After going through your travel photos from your recent vacation, you can’t help but lament how much they pale in comparison to some of the shots that your favorite travel instagrammers snap.
Want to know how to take great travel photography? This post will help you improve your form in three easy steps…
Get closer to your target
Think that you have taken a great picture, only to realize that everything looks way too small when editing it on your laptop?
If this has ever happened to you (and trust us, even photographic wizards have gone through this at one point in their careers), you’ll immediately understand the value of getting as close to your target as possible when shooting.
Doing so will allow more detail, texture and emotion to be captured. In some cases, getting up close and personal will not be possible for safety reasons – like at the zoo, or during African safaris.
In these instances, you’ll want to have a DLSR that supports attachable zoom lenses, as the digital zoom on phones and point and shoot cameras degrades image quality with every x1 magnification that you do.

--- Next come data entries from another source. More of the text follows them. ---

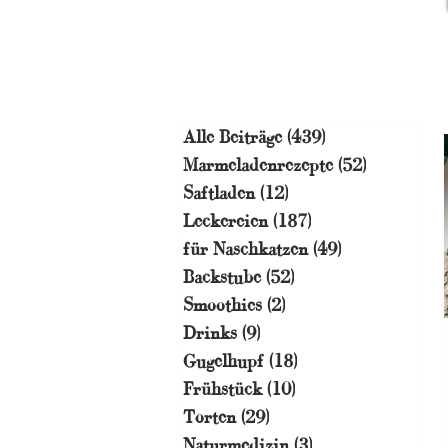
Alle Beiträge
(439)
439 Beiträge
Marmeladenrezepte
(52)
52 Beiträg
Saftladen
(12)
12 Beiträge
Leckereien
(187)
187 Beiträge
für Naschkatzen
(49)
49 Beiträge
Backstube
(52)
52 Beiträge
Smoothies
(2)
2 Beiträge
Drinks
(9)
9 Beiträge
Gugelhupf
(18)
18 Beiträge
Frühstück
(10)
10 Beiträge
Torten
(29)
29 Beiträge
Naturmedizin
(3)
3 Beiträge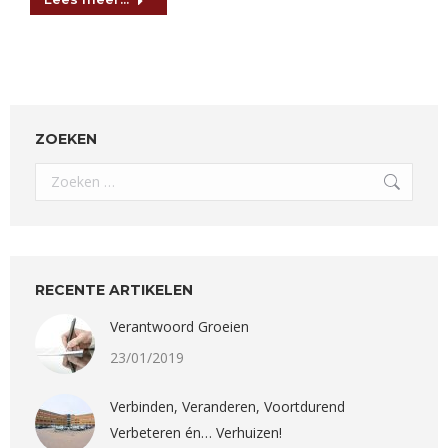
ZOEKEN
Search:
RECENTE ARTIKELEN
Verantwoord Groeien
23/01/2019
Verbinden, Veranderen, Voortdurend
Verbeteren én… Verhuizen!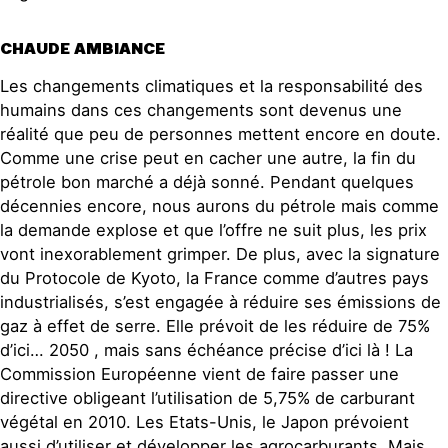
CHAUDE AMBIANCE
Les changements climatiques et la responsabilité des
humains dans ces changements sont devenus une
réalité que peu de personnes mettent encore en doute.
Comme une crise peut en cacher une autre, la fin du
pétrole bon marché a déjà sonné. Pendant quelques
décennies encore, nous aurons du pétrole mais comme
la demande explose et que l’offre ne suit plus, les prix
vont inexorablement grimper. De plus, avec la signature
du Protocole de Kyoto, la France comme d’autres pays
industrialisés, s’est engagée à réduire ses émissions de
gaz à effet de serre. Elle prévoit de les réduire de 75%
d’ici… 2050 , mais sans échéance précise d’ici là ! La
Commission Européenne vient de faire passer une
directive obligeant l’utilisation de 5,75% de carburant
végétal en 2010. Les Etats-Unis, le Japon prévoient
aussi d’utiliser et développer les agrocarburants. Mais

Observe the rule of thirds religiously
In photography, keeping proportions in mind when composing a photograph is paramount when it comes to getting a killer shot.

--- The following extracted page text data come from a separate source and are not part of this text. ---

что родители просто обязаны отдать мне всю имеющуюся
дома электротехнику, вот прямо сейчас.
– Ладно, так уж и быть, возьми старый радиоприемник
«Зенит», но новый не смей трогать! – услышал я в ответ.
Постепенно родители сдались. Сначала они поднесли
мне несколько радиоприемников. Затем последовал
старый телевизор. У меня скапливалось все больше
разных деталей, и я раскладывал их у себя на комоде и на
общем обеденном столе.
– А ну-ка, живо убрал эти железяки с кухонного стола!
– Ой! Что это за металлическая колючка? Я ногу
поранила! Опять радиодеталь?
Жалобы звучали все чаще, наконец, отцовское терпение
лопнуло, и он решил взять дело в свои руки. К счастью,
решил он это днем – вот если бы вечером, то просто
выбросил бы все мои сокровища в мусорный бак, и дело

All the awesome travel instagrams and professional photographers know about a little trick called the rule of thirds, which has the photog take all the relevant elements in a picture, and aligns them along a 3 x 3 grid.
Most great photo apps or decent cameras will have a grid setting that will make this task an easy one for the novice travel photographer.

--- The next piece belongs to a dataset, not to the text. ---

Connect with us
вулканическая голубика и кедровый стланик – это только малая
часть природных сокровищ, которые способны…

In general, making your photos one third land and two thirds sky, and placing the primary photo subjects at intersecting points of the grid will result in pics that are far more captivating that anything that you’ve taken before.
Don’t be afraid to edit your photos – just take it easy on various settings
Ever taken a picture that came out too dark, overexposed, or just a tad crooked? Don’t despair, as modern photo editing software makes it all too easy to take a botched shot and turn it into something beautiful, or take a decent shot and turn it to a prize-winning pic.
As good as lightening shadows, toning down highlights and dialing up the color saturation will transform your shots, chances are, you will go overboard when starting out with editing software, so when editing photos the first few times, re-visit them and tone down your edits by about half.
This way, your pictures will look genuinely great, instead of like one of those overprocessed HDR shots that everybody moans and complains about.